Word Made Flesh left serious marks on my psyche back in ’99. And, apparently, that was the last anyone saw of him, other than an interview at Disinformation in 2001 and an anthology he edited in 2002 (Dark Alleys of Noir). The interview at Fantastic Metropolis, though dated 2004, feels like it could have easily been conducted shortly after Word Made Flesh came out and doesn’t give any indication that Jack is doing any writing.
Why? Oh, why? Here’s a sample from a randomly selected page of Word Made Flesh so you understand my pain.
Alice found the words to tell the story of the Erasure.

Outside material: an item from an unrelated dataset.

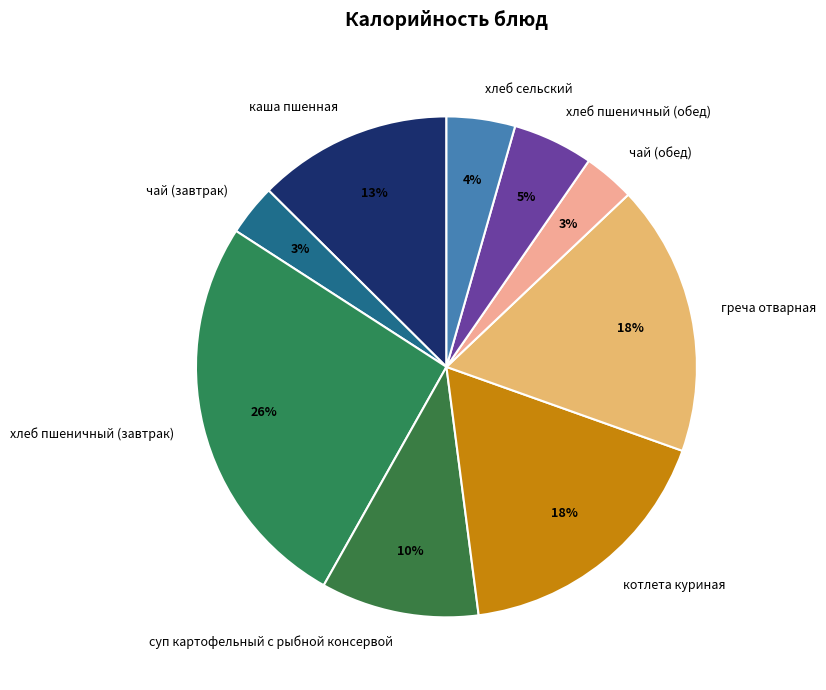

Which has a higher value, хлеб пшеничный (завтрак) or каша пшенная?

хлеб пшеничный (завтрак)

Now understand, and this may be the most important thing I have to tell you, Gilrein, she did not write down the facts. She did not transcribe what she saw through the window of the library. She did not relate, in words, the evetns that took place in Schiller Avenue on that humid night in July. She did not make a diary nor a journal. She did not engage in reportage. She wrote, instead, what we might agree to call a fiction. She told a story. Created a myth. She transformed what she had seen in the same way that she had been transformed by what she had seen. If I had anyone else to rely on, I would. But I have only you–this New World/New Testament reflection of my own self-loathing. You MUST understand this, Gilrein. What the girl wrote was something so far beyond accounting. Beyond simple journalism. She made her witnessing into a horrible art. She made a weapon of her epiphany and her transmutation. She created an evolutionary virus out of ink and paper. She put air into a trumpet that could shatter each frozen soul to hear its agonizing music.
I do not mean to be poetic. Poetry is the last thing I mean to give you. I do not want you to look for multiple layers of meaning.
I’m lying, Gilrein. Of course I want you to search between the lines. Of course I do. No act of transcription is innocent.
Jack, where are you? I mean, I don’ t mind having to pick up the slack in the hyper-noir genre, but I’m lazy and I’d rather be reading than writing.
[The other book, back in the day, that left a solid bruise on me was John Burdett’s Bangkok 8, and I see that he’s got a new one out now. Bangkok Tattoo, the second book, I didn’t find as deliriously noir as Bangkok 8. Still, without a way to visit O’Connell’s Q-town, I guess I’ll just have to take another trip to Thailand with Sonchai Jitpleecheep.]